- Date: 25 – 31 May
- Edition: 13th
- Surface: Clay
- Location: Košice, Slovakia

Champions

Singles
- Kilian Feldbausch

Doubles
- Miloš Karol / Nino Serdarušić
- ← 2014 · Košice Open · 2027 →

= 2026 Košice Open =

The 2026 Košice Open was a professional tennis tournament played on clay courts. It was the 13th edition of the tournament which was part of the 2026 ATP Challenger Tour. It took place in Košice, Slovakia between 25 and 31 May 2026.

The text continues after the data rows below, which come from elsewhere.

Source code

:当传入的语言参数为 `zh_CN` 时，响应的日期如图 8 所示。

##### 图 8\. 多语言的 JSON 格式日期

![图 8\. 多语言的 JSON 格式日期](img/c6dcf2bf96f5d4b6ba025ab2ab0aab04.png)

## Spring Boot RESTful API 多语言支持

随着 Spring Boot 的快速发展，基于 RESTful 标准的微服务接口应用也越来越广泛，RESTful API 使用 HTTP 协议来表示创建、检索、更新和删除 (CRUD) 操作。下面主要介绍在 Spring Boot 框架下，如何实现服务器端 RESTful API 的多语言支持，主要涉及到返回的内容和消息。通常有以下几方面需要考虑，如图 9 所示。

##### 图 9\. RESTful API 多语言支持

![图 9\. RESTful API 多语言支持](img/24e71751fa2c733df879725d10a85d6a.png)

==Singles main-draw entrants==
===Seeds===

| Country | Player | Rank^{1} | Seed |
|---|---|---|---|
| GBR | Jay Clarke | 199 | 1 |
| BEL | Gilles-Arnaud Bailly | 208 | 2 |
| URU | Franco Roncadelli | 227 | 3 |
| ARG | Guido Iván Justo | 249 | 4 |
| USA | Stefan Dostanic | 266 | 5 |
| CZE | Martin Krumich | 293 | 6 |
| USA | Dali Blanch | 296 | 7 |
| CZE | Hynek Bartoň | 304 | 8 |

- ^{1} Rankings are as of 18 May 2026.

===Other entrants===
The following players received wildcards into the singles main draw:
- SVK Jozef Kovalík
- SVK Michal Krajčí
- SVK Lukáš Pokorný

The following player received entry into the singles main draw as an alternate:
- SVK Andrej Martin

The following players received entry from the qualifying draw:
- MAR Karim Bennani
- POL Tomasz Berkieta
- HUN Péter Fajta
- BUL Ivan Ivanov
- BRA Pedro Sakamoto
- BRA Paulo André Saraiva dos Santos

==Champions==
===Singles===

- SUI Kilian Feldbausch def. CZE Martin Krumich 6–0, 4–6, 6–4.

===Doubles===

- SVK Miloš Karol / CRO Nino Serdarušić def. SVK Lukáš Pokorný / CZE David Poljak 5–7, 7–6^{(7–4)}, [10–5].